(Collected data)
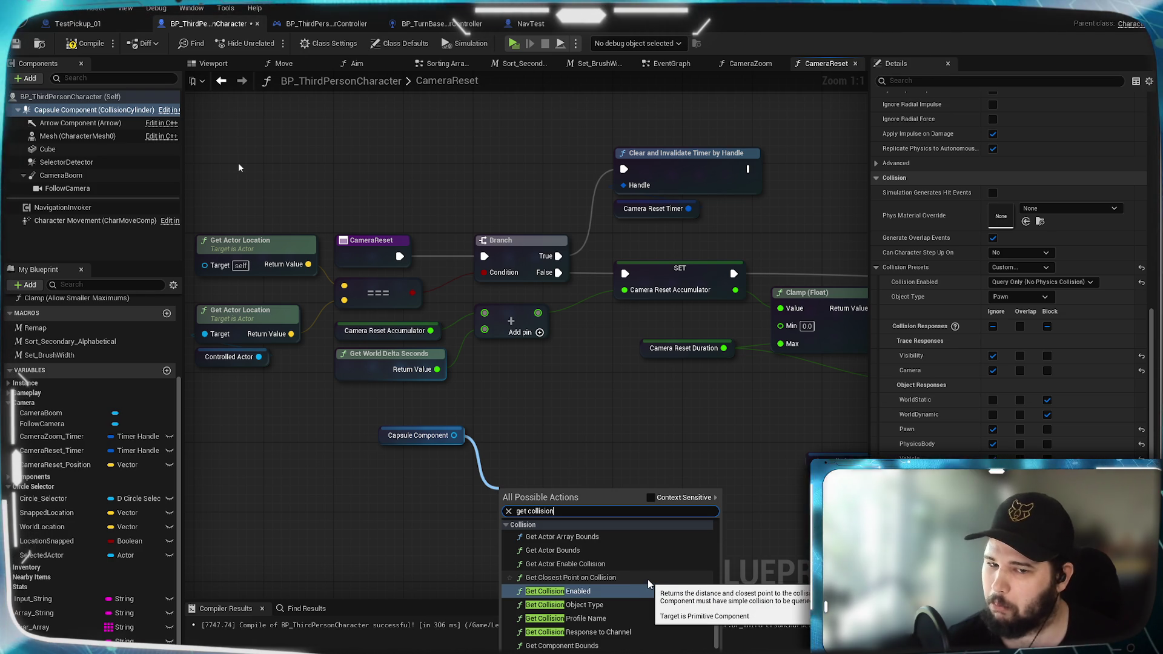
pyautogui.scroll(-2, 637, 600)
pyautogui.scroll(-2, 641, 607)
pyautogui.scroll(-1, 641, 607)
pyautogui.scroll(-2, 641, 607)
pyautogui.scroll(-2, 641, 608)
pyautogui.scroll(1, 641, 608)
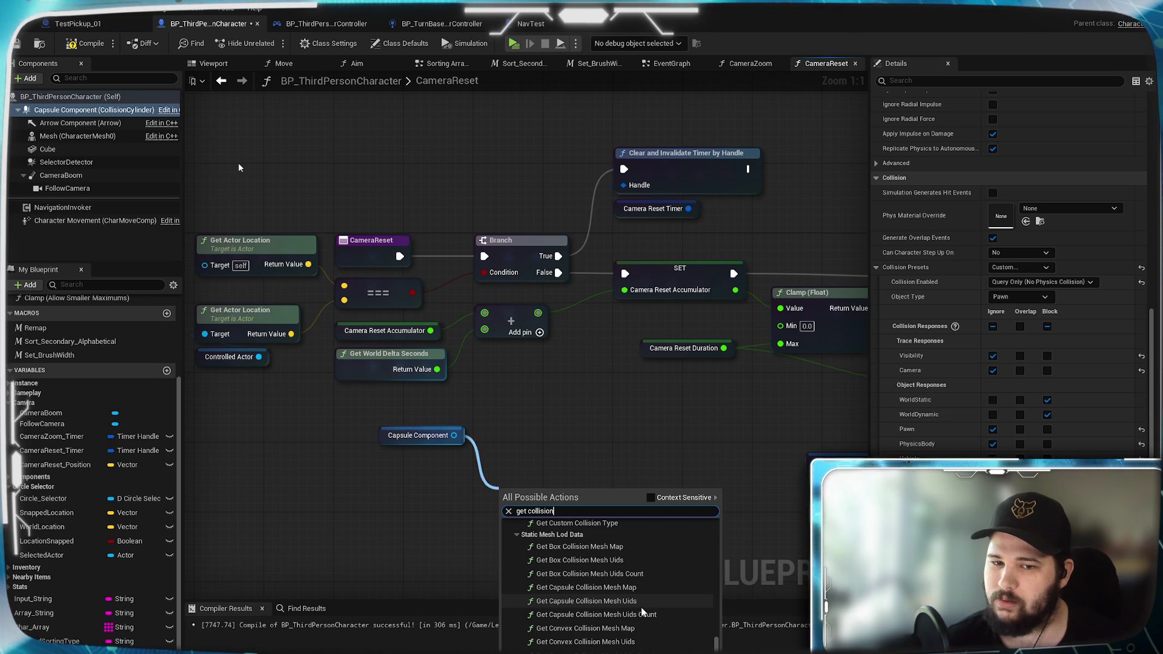
pyautogui.scroll(-2, 652, 588)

**WHAT YOU HAVE TO DO**
Please return all of the entries word for word, excluding the pictures.

**TASK SOLUTION**
pyautogui.scroll(-2, 637, 600)
pyautogui.scroll(-2, 641, 607)
pyautogui.scroll(-1, 641, 607)
pyautogui.scroll(-2, 641, 607)
pyautogui.scroll(-2, 641, 608)
pyautogui.scroll(1, 641, 608)
pyautogui.scroll(-2, 652, 588)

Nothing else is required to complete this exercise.